## WHAT TO DO:
Below are some records; print every one of them exactly.

## GIVEN RECORDS:
----------

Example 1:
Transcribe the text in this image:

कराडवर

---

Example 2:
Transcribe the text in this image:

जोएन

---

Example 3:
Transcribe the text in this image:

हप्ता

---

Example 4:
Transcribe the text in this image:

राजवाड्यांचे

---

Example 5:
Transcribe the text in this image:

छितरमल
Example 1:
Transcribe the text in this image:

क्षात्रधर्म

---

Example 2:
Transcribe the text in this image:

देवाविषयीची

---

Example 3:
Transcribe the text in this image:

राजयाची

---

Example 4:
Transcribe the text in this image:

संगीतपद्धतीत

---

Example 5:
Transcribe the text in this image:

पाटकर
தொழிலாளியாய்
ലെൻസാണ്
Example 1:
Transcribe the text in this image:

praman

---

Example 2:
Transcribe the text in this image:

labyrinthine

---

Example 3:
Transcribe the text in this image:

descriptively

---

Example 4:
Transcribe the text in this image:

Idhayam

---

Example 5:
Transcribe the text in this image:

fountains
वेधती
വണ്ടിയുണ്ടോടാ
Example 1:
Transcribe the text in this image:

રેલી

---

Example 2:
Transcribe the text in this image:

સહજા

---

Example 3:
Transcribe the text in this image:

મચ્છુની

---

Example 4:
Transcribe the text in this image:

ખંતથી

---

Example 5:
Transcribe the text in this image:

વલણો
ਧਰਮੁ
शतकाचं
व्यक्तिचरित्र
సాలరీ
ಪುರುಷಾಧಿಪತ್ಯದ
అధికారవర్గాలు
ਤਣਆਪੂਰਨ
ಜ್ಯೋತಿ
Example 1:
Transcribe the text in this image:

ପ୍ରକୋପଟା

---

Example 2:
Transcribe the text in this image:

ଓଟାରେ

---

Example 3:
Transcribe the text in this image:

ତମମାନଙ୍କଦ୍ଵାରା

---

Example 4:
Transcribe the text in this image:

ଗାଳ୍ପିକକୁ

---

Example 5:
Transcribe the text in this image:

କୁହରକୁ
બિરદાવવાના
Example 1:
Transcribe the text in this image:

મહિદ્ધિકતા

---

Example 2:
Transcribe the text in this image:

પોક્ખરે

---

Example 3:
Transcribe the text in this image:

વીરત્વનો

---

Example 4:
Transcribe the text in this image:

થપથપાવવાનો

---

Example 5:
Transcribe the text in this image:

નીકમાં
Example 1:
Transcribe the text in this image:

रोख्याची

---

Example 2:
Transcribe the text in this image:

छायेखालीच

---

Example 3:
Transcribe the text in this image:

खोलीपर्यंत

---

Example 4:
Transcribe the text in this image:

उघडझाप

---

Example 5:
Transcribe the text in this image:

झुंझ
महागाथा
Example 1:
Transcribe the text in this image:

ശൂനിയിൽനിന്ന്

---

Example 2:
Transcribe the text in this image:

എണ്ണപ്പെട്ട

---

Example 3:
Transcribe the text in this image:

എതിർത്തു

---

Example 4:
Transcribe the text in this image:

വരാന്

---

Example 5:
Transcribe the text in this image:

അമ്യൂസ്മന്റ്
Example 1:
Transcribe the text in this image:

----------

## RESULT:
Example 1:
Transcribe the text in this image:

कराडवर

---

Example 2:
Transcribe the text in this image:

जोएन

---

Example 3:
Transcribe the text in this image:

हप्ता

---

Example 4:
Transcribe the text in this image:

राजवाड्यांचे

---

Example 5:
Transcribe the text in this image:

छितरमल
Example 1:
Transcribe the text in this image:

क्षात्रधर्म

---

Example 2:
Transcribe the text in this image:

देवाविषयीची

---

Example 3:
Transcribe the text in this image:

राजयाची

---

Example 4:
Transcribe the text in this image:

संगीतपद्धतीत

---

Example 5:
Transcribe the text in this image:

पाटकर
தொழிலாளியாய்
ലെൻസാണ്
Example 1:
Transcribe the text in this image:

praman

---

Example 2:
Transcribe the text in this image:

labyrinthine

---

Example 3:
Transcribe the text in this image:

descriptively

---

Example 4:
Transcribe the text in this image:

Idhayam

---

Example 5:
Transcribe the text in this image:

fountains
वेधती
വണ്ടിയുണ്ടോടാ
Example 1:
Transcribe the text in this image:

રેલી

---

Example 2:
Transcribe the text in this image:

સહજા

---

Example 3:
Transcribe the text in this image:

મચ્છુની

---

Example 4:
Transcribe the text in this image:

ખંતથી

---

Example 5:
Transcribe the text in this image:

વલણો
ਧਰਮੁ
शतकाचं
व्यक्तिचरित्र
సాలరీ
ಪುರುಷಾಧಿಪತ್ಯದ
అధికారవర్గాలు
ਤਣਆਪੂਰਨ
ಜ್ಯೋತಿ
Example 1:
Transcribe the text in this image:

ପ୍ରକୋପଟା

---

Example 2:
Transcribe the text in this image:

ଓଟାରେ

---

Example 3:
Transcribe the text in this image:

ତମମାନଙ୍କଦ୍ଵାରା

---

Example 4:
Transcribe the text in this image:

ଗାଳ୍ପିକକୁ

---

Example 5:
Transcribe the text in this image:

କୁହରକୁ
બિરદાવવાના
Example 1:
Transcribe the text in this image:

મહિદ્ધિકતા

---

Example 2:
Transcribe the text in this image:

પોક્ખરે

---

Example 3:
Transcribe the text in this image:

વીરત્વનો

---

Example 4:
Transcribe the text in this image:

થપથપાવવાનો

---

Example 5:
Transcribe the text in this image:

નીકમાં
Example 1:
Transcribe the text in this image:

रोख्याची

---

Example 2:
Transcribe the text in this image:

छायेखालीच

---

Example 3:
Transcribe the text in this image:

खोलीपर्यंत

---

Example 4:
Transcribe the text in this image:

उघडझाप

---

Example 5:
Transcribe the text in this image:

झुंझ
महागाथा
Example 1:
Transcribe the text in this image:

ശൂനിയിൽനിന്ന്

---

Example 2:
Transcribe the text in this image:

എണ്ണപ്പെട്ട

---

Example 3:
Transcribe the text in this image:

എതിർത്തു

---

Example 4:
Transcribe the text in this image:

വരാന്

---

Example 5:
Transcribe the text in this image:

അമ്യൂസ്മന്റ്
Example 1:
Transcribe the text in this image:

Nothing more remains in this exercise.